Abstract
1- Introduction
2- Related work
3- Preemptible instances design
4- Evaluation
5- Exploitation and integration in existing infrastructures
6- Conclusions
References
Abstract
Maximizing resource utilization by performing an efficient resource provisioning is a key factor for any cloud provider: commercial actors can maximize their revenues, whereas scientific and non-commercial providers can maximize their infrastructure utilization.
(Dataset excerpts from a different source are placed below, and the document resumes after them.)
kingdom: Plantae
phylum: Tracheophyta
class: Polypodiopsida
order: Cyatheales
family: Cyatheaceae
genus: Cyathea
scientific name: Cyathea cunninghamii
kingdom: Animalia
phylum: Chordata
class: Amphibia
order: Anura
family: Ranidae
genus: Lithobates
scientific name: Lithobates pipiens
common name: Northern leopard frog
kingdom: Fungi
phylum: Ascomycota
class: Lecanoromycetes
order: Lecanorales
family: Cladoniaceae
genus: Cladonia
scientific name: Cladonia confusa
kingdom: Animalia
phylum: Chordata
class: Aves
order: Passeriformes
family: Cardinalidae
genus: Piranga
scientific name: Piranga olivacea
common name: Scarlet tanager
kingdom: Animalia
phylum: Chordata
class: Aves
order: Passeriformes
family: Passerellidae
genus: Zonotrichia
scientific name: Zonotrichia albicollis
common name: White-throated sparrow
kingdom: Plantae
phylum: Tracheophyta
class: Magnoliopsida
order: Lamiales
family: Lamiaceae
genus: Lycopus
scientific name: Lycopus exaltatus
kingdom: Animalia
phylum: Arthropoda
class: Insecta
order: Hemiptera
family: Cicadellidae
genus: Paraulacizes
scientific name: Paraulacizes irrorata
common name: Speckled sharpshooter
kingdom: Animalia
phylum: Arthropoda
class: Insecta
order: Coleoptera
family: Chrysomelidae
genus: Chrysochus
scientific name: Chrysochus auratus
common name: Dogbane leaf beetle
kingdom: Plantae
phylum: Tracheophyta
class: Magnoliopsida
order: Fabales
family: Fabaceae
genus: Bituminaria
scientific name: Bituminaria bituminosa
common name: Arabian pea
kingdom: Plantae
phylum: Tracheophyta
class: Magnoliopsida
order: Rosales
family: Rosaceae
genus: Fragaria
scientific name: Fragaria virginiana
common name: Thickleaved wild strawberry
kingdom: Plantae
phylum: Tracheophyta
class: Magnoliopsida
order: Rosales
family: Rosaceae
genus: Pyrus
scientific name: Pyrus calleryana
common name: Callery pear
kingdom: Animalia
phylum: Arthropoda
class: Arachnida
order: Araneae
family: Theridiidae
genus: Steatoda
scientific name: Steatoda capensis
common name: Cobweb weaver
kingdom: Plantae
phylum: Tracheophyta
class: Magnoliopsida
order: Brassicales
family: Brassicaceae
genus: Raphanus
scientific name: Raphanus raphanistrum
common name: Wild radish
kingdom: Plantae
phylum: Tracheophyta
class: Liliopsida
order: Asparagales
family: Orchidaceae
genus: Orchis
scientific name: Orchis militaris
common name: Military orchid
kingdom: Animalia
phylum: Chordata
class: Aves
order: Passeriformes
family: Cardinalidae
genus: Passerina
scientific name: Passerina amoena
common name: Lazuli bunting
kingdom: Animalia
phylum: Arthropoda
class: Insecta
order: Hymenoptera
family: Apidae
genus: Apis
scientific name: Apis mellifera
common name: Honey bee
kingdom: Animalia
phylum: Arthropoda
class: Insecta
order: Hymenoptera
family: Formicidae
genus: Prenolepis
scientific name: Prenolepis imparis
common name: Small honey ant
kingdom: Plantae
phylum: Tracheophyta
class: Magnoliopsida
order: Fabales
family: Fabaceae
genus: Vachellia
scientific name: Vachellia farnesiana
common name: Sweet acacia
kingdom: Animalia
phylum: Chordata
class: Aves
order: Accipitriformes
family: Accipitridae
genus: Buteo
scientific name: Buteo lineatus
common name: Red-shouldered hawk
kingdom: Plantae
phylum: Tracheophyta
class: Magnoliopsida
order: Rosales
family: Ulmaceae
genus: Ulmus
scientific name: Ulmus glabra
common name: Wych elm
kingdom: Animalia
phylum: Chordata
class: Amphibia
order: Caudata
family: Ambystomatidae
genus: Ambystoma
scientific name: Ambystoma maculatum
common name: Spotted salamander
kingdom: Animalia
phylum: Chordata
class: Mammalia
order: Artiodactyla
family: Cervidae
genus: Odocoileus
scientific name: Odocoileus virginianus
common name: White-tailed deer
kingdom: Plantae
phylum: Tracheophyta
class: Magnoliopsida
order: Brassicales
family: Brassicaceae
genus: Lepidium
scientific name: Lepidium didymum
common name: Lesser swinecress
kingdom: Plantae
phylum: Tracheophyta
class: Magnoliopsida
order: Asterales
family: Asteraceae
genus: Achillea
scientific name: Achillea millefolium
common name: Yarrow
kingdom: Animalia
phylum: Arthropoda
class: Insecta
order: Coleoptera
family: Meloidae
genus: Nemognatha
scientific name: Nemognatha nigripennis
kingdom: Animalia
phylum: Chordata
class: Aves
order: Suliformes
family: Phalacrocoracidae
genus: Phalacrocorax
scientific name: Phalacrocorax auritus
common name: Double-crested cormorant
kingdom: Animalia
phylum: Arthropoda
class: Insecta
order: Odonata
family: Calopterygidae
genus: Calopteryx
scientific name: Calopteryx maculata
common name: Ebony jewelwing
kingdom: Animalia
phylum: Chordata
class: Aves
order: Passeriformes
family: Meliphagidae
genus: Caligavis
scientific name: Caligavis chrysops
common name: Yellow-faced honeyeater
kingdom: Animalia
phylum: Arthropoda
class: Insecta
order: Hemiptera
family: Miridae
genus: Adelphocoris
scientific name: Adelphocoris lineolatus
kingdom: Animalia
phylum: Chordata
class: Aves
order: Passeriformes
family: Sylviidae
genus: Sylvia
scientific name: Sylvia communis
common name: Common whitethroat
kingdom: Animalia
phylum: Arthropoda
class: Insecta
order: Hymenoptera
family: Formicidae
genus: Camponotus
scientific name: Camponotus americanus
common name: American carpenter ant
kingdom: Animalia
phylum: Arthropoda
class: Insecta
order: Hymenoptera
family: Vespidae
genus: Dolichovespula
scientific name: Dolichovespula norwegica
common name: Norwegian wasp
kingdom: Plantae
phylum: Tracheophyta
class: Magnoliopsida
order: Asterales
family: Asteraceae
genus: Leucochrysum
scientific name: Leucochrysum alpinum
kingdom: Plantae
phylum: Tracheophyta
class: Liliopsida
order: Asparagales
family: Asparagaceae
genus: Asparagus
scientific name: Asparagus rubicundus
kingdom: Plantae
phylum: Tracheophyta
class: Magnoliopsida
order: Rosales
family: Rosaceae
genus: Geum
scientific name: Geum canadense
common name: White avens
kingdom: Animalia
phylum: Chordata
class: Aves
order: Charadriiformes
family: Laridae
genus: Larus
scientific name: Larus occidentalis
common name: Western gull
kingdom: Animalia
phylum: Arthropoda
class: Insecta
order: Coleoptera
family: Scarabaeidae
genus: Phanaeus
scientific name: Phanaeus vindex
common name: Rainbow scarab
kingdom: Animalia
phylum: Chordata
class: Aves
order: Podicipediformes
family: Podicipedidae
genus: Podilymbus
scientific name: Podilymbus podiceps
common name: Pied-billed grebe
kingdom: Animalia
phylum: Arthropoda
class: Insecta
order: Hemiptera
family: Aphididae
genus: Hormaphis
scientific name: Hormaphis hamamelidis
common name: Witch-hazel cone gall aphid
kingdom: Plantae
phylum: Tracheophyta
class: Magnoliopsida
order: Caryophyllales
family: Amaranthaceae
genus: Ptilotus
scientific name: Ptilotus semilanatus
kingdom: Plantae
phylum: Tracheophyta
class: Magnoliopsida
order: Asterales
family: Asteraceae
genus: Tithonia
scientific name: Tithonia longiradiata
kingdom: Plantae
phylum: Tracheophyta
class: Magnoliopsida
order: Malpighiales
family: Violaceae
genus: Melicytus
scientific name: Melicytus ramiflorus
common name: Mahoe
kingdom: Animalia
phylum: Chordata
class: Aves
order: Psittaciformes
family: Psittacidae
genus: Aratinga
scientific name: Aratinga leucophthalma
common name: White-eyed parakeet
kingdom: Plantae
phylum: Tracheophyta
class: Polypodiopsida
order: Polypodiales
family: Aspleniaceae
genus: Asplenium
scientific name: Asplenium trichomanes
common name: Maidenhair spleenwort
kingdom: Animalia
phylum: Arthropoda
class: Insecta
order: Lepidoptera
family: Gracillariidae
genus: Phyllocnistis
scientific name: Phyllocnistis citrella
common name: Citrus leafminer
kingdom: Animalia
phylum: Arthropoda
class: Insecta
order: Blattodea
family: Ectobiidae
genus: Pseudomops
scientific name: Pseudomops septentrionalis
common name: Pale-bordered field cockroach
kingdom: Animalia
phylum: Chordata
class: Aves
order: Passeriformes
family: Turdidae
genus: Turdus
Traditionally, batch systems have allowed data centers to fill their resources as much as possible by using backfilling and similar techniques. However, in an IaaS cloud, where virtual machines are supposed to live indefinitely, or at least as long as the user is able to pay for them, these policies are not easily implementable. In this work we present a new scheduling algorithm for IaaS providers that is able to support preemptible instances, that can be stopped by higher priority requests without introducing large modifications in the current cloud schedulers. This scheduler enables the implementation of new cloud usage and payment models that allow more efficient usage of the resources and potential new revenue sources for commercial providers. We also study the correctness and the performance overhead of the proposed scheduler against existing solutions.
Introduction
Infrastructure as a Service (IaaS) Clouds make possible to provide computing capacity as a utility to the users following a payper-use model. This fact allows the deployment of complex execution environments without an upfront infrastructure commitment, fostering the adoption of the cloud by users that could not afford to operate an on-premises infrastructure. In this regard, Clouds are not only present in the industrial ICT ecosystem, and they are being more and more adopted by other stakeholders such as public administrations or research institutions. Indeed, clouds are nowadays common in the scientific computing field [1–4], due to the fact that they are able to deliver resources that can be configured with the complete software needed for an application [5]. Moreover, they also allow the execution of nontransient tasks, making possible to execute virtual laboratories, databases, etc. that could be tightly coupled with the execution environments. This flexibility poses a great advantage against traditional computational models – such as batch systems or even Grid computing – where a fixed operating system is normally imposed and any complimentary tools (such as databases) need to be selfmanaged outside the infrastructure. This fact is pushing scientific datacenters outside their traditional boundaries, evolving into a mixture of services that deliver more added value to their users, with the Cloud as a prominent actor. Scientific cloud resource providers must face different resource scheduling challenges when compared with commercial providers. One important aspect is that normally, science cloud users do not usually pay for these resources – or at least they are not charged directly – for their consumption, and normally resources are paid via other indirect methods (like access grants), with users tending to assume that resources are for free. On the one hand traditional scientific computing facilities tend to work on a fully saturated manner, aiming at the maximum possible resource utilization level. However, on the other hand, cloud promises on-demand and interactive access to the resources, and as a matter of fact, this is being considered as one of the post promising facts of the cloud computing model [4]. These two aspects seem to be contradictory, as a saturated infrastructure cannot react to on-demand requests with ease. In this context, scheduling mechanisms and strategies that allow for a mixed allocation model become fundamental [6].